#### [DOCUMENT EXCERPT]
To the Stockholders of
The Mexico Equity and Income Fund, Inc.:
 
     NOTICE IS HEREBY GIVEN that the Annual Meeting of Stockholders of The
Mexico Equity and Income Fund, Inc. (the "Fund") will be held at the offices of
Oppenheimer & Co., Inc., 200 Liberty Street, 39th Floor, New York, New York
10281, on Wednesday, November 8, 1995 at 11:00 A.M., New York time, for the
following purposes:
 
     1.  To elect one Class I director to serve for a term expiring on the date
         on which the annual meeting of stockholders is held in 1997 and two
         Class II directors to serve for a term expiring on the date on which
         the annual meeting of stockholders is held in 1998.
 
     2.  To ratify or reject the selection of Price Waterhouse LLP as
         independent public accountants of the Fund for its fiscal year ending
         July 31, 1996.
 
     3.  To transact such other business as may properly come before the meeting
or any adjournments thereof.

#### [DATA LISTING]

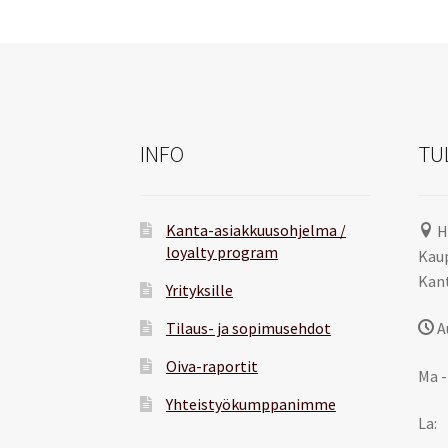
INFO
TU
Kanta-asiakkuusohjelma /
H
loyalty program
Kaup
Kant
Yrityksille
Tilaus- ja sopimusehdot
A
Oiva-raportit
Ma -
Yhteistyökumppanimme
La: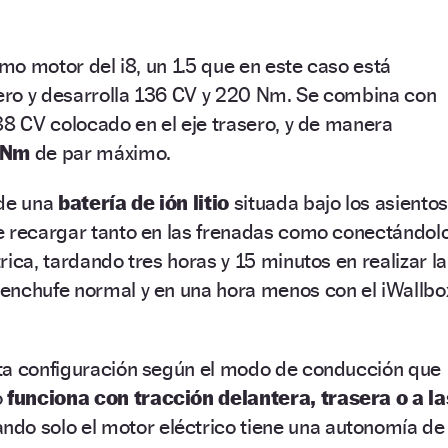
smo motor del i8, un 1.5 que en este caso está
tero y desarrolla 136 CV y 220 Nm. Se combina con
88 CV colocado en el eje trasero, y de manera
 Nm
de par máximo.
 de una
batería de ión litio
situada bajo los asientos
e recargar tanto en las frenadas como conectándol
ica, tardando tres horas y 15 minutos en realizar la
enchufe normal y en una hora menos con el iWallbo
ta configuración según el modo de conducción que
o
funciona con tracción delantera, trasera o a la
ndo solo el motor eléctrico tiene una autonomía de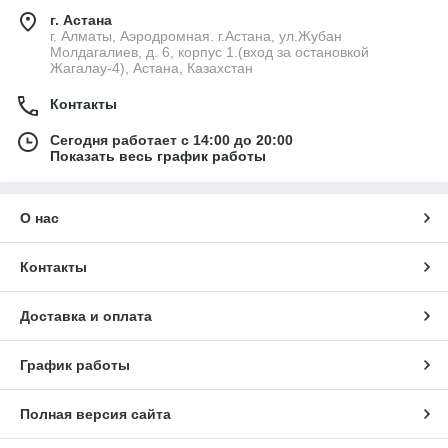
г. Астана
г. Алматы, Аэродромная. г.Астана, ул.Жубан
Молдагалиев, д. 6, корпус 1.(вход за остановкой
Жагалау-4), Астана, Казахстан
Контакты
Сегодня работает с 14:00 до 20:00
Показать весь график работы
О нас
Контакты
Доставка и оплата
График работы
Полная версия сайта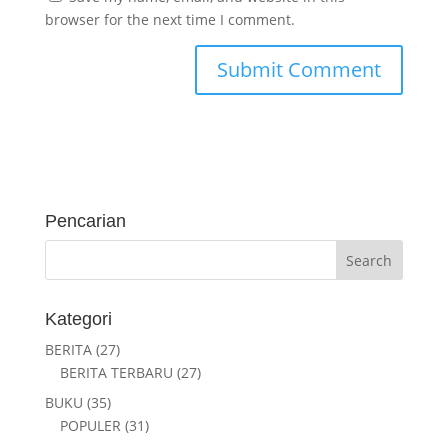
browser for the next time I comment.
Pencarian
Kategori
BERITA
(27)
BERITA TERBARU
(27)
BUKU
(35)
POPULER
(31)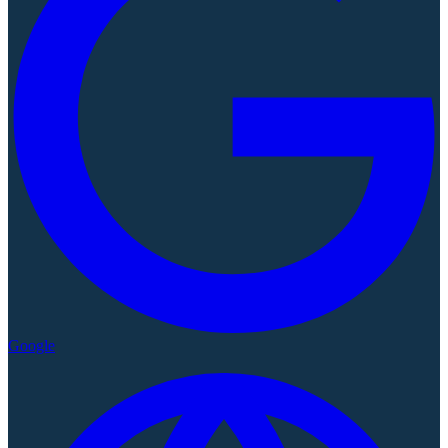
Google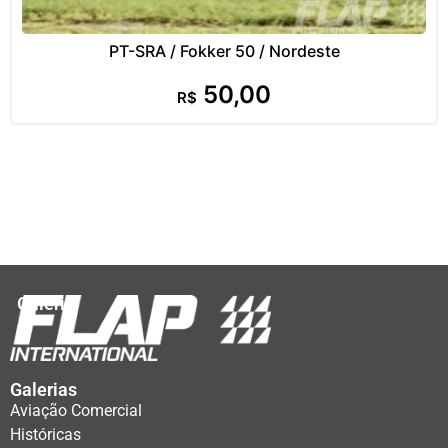
PT-SRA / Fokker 50 / Nordeste
50,00
R$
Galeria
Galerias
Aviação Comercial
Históricas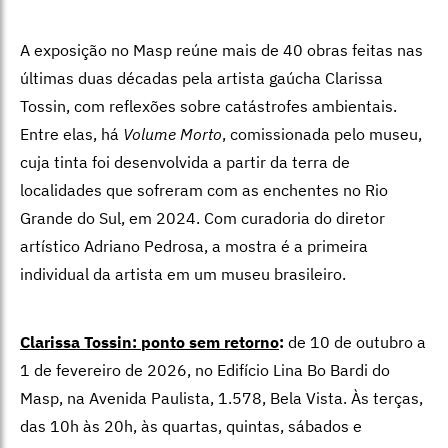
individual da artista em um museu brasileiro.
Clarissa Tossin: ponto sem retorno
:
de 10 de outubro a
1 de fevereiro de 2026, no Edifício Lina Bo Bardi do
Masp, na Avenida Paulista, 1.578, Bela Vista. Às terças,
das 10h às 20h, às quartas, quintas, sábados e
domingos, das 10h às 18h, e, às sextas, das 10h às
21h. Ingressos (valem para visitação nas duas
unidades): R$ 75 (entrada); R$ 37 (meia-entrada). Às
terças a entrada é gratuita e, na sexta, a gratuidade
ocorre das 18h às 20h30.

#### [WHAT YOU SHOULD DO]
Copy the meeting notice from "NOTICE IS HEREBY" through "held in 1998.", changing "Wednesday" to "Thursday".

#### [SOLUTION]
NOTICE IS HEREBY GIVEN that the Annual Meeting of Stockholders of The
Mexico Equity and Income Fund, Inc. (the "Fund") will be held at the offices of
Oppenheimer & Co., Inc., 200 Liberty Street, 39th Floor, New York, New York
10281, on Thursday, November 8, 1995 at 11:00 A.M., New York time, for the
following purposes:
 
     1.  To elect one Class I director to serve for a term expiring on the date
         on which the annual meeting of stockholders is held in 1997 and two
         Class II directors to serve for a term expiring on the date on which
         the annual meeting of stockholders is held in 1998.